A couple of excellent related videos from Goto Conference 2017. Some highlights are below.
Metrics are better than nothing, but some context will make them much more useful. (My queue is filling up – is that because more things are arriving than I’d expect, or things are leaving more slowly?)
Alerts and logs better than nothing, but centralise them (to let you see everything easily) and give some way of filtering and grouping so that you can find the signal in the noise. Also there should be some way of telling when errors have changed – these 13 systems were red, but now this 14th system has failed too. Going from very red to slightly more red is hard to tell.

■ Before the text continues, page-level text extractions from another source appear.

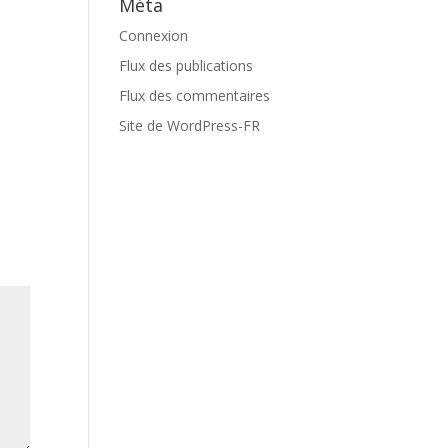
Méta
Connexion
Flux des publications
Flux des commentaires
Site de WordPress-FR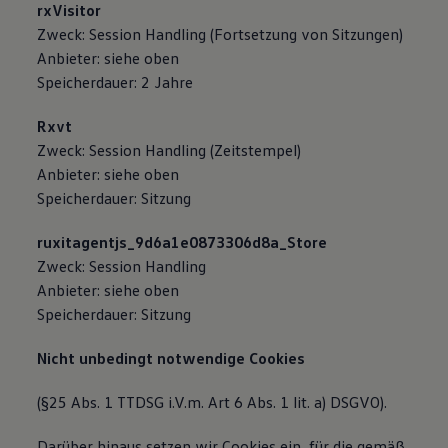
rxVisitor
Zweck: Session Handling (Fortsetzung von Sitzungen)
Anbieter: siehe oben
Speicherdauer: 2 Jahre
Rxvt
Zweck: Session Handling (Zeitstempel)
Anbieter: siehe oben
Speicherdauer: Sitzung
ruxitagentjs_9d6a1e0873306d8a_Store
Zweck: Session Handling
Anbieter: siehe oben
Speicherdauer: Sitzung
Nicht unbedingt notwendige Cookies
(§25 Abs. 1 TTDSG i.V.m. Art 6 Abs. 1 lit. a) DSGVO).
Darüber hinaus setzen wir Cookies ein, für die gemäß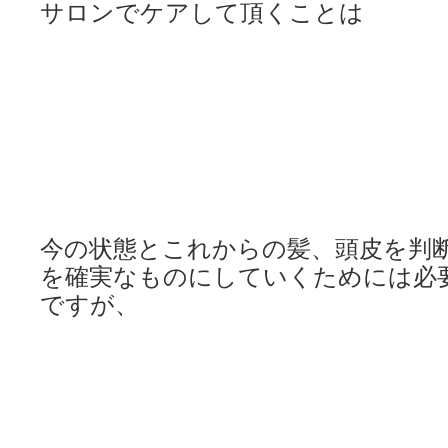
サロンでケアして頂くことは
今の状態とこれからの髪、頭皮
を判
を確実なものに
していくためには必
ですが、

Debugging shouldn’t be guesswork, but rather it should be a series of questions and answers that spiral in on the root cause. Write your system so that people can ask it useful questions and get decent answers.
Don’t be fooled into thinking that micro-services have made the world simpler. There are little islands that are simpler to understand, but their interactions are complex. One micro-service instance deciding to quit because it’s overloaded will shift its load elsewhere, causing other instances to get overloaded and quit, leading to cascading failure.
Back-ups are better than nothing. Testing your back-ups, and monitoring that they’re running makes them actually useful. (It’s not the back-up that’s valuable, it’s the ability to restore from a back-up that’s valuable.)
Be careful when being permissive about the state of the world – sometimes you’ll be letting in pathological data.